Plaisir des yeux, tempi pâteux
Ce soir toutefois, si la cinquième aura bien des allures de montagnes russes, cela sera aussi du fait de la performance. Si pendant la première minute, l’on est effectivement scotché sur son siège, le paysage s’assombrit bien vite, et l’orchestre devient vite trop brouillon, le son des cors devient bourru, et certaines attaques compensent par l’agressivité ce qu’il manque de précision. On finirait presque par se demander si cette marche funèbre n’est pas pour le premier mouvement.

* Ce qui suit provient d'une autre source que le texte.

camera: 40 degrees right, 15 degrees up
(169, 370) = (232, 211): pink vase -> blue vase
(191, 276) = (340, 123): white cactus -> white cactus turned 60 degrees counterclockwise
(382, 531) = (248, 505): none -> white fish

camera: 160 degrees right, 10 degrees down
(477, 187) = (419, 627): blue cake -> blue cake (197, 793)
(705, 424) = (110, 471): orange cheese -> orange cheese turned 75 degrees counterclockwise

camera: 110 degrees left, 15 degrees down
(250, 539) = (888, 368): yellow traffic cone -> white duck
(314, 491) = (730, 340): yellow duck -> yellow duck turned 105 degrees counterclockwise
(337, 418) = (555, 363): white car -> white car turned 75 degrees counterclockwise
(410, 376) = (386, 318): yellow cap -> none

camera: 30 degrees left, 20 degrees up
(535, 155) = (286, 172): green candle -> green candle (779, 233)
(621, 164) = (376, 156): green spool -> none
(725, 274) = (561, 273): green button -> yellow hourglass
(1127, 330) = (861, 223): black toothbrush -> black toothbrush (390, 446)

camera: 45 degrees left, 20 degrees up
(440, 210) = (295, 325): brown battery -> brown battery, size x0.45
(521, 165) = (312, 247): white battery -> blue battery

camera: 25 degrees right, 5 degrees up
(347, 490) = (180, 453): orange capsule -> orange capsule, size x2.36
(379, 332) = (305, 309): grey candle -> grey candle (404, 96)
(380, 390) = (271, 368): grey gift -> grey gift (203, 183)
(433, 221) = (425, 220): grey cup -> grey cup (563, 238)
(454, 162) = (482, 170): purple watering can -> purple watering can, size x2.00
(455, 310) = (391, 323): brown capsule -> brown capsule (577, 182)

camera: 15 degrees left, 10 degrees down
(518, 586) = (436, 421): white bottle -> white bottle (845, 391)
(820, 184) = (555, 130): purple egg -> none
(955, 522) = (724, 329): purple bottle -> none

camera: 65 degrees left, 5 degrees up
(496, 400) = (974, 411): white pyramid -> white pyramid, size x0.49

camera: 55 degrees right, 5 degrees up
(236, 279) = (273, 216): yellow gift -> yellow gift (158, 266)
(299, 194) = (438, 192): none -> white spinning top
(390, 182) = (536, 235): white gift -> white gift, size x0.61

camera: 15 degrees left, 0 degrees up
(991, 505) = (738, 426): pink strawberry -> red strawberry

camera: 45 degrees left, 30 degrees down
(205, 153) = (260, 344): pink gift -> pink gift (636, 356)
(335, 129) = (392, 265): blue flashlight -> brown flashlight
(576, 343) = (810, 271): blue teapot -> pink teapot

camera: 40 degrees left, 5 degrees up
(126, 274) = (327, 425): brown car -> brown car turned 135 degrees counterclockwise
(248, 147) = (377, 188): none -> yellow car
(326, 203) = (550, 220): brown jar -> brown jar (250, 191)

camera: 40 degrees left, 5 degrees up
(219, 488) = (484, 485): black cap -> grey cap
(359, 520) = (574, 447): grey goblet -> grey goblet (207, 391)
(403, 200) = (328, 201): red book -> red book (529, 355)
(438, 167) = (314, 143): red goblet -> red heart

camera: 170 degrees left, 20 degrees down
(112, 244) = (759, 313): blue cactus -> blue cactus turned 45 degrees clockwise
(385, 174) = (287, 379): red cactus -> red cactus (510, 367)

Cela s’explique probablement par la gestuelle du maestro qui, a force d’expressivité, finit par basculer dans l’impressionnisme. Peut être à force de diriger d’autres phalanges -telles les Berliner et les Wiener, autrement plus rompues à ce genre de répertoire-, a-t-il oublié que dans les aspects les plus tonitruants de la Trauermarsch, il lui incombe de fournir des indications rythmiques claires et précises aux musiciens qui ne peuvent parfaitement jouer seuls dans un tel niveau sonores.
Le problème semble toutefois se résorber dès le deuxième mouvement qui bénéficie, si ce n’est de l’effet de contraste, d’une gestuelle nettement plus précise. L’orchestre (porté ce soir-là par des solistes remarquables d’investissement à l’instar de la chef d’attaque des seconds, Audrey Loupy) monte progressivement en puissance et les cinq ou six dernières minutes sont simplement exquises.
Pour le troisième mouvement, à la rythmique plus marquée, la phalange ne relâche pas la pression et livre un résultat tout en relief et en souplesse. L’utilisation du silence est précise et efficace, et les multiples soli du cor solo font mouche – il sera logiquement très applaudi à la fin, à l’instar du trompette solo-. Vient ensuite l’adagietto, sensiblement plus terrien, sans qu’il soit possible de savoir si cette baisse de rendu est due à l’augmentation des nuisances sonores du public, ou si ces dernières sont la conséquence de cette baisse.L’ultime partie, pourtant redoutable, commence bien avant de finir en apothéose. A en juger aux applaudissements sonores et enthousiaste, le public de la Philharmonie aura su garder le meilleur de cette soirée.